Une enquête de Mediacités et Reporterre permet de visualiser pour la première fois l'ampleur de la pression exercée par les micropolluants en France, et notamment autour de Toulouse.
« La Garonne est viola », dit la chanson des supporters du TFC. Elle est surtout polluée à l’arsenic et au métolachlore. Selon les données publiques des stations de surveillance, les seuils de ces polluants sont dépassés dans le grand fleuve du sud‐ouest.
À quelques kilomètres de l’Espagne et de la source pyrénéenne, la première station de surveillance, située à Fos (Haute‐Garonne), indique une concentration de 2,53 microgrammes d’arsenic par litre d’eau (μg/L). En aval, la concentration de ce polluant naturellement présent dans les sols et très utilisé dans l’industrie jusqu’à sa quasi‐interdiction, décroît petit à petit. À Roquefort‐sur‐Garonne, elle n’atteint plus que 0,86 μg/L. C’est à peine plus que le seuil de 0,83 μg/L en dessous duquel on considère que l’arsenic présent dans l’eau n’a pas d’effet indésirable.

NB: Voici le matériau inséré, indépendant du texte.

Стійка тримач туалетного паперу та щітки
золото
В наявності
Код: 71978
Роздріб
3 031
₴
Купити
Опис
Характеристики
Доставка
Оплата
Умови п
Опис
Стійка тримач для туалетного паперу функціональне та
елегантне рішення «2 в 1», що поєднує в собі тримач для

https://www.mediacites.fr/enquete/national/2026/06/29/1700-rivieres-sous-pression-la-carte-inedite-de-la-pollution-chimique-des-cours-deau-en-france/
Plus en aval, les concentrations remontent : 1,5 μg/L à Cazères, 1,57 μg/L à Marquefave et 1,46 μg/L à Toulouse. C’est là que la tumultueuse Garona se charge d’un autre polluant présent en excès : le métolachlore qu’on retrouve à 0,104 métolachlore μg/L.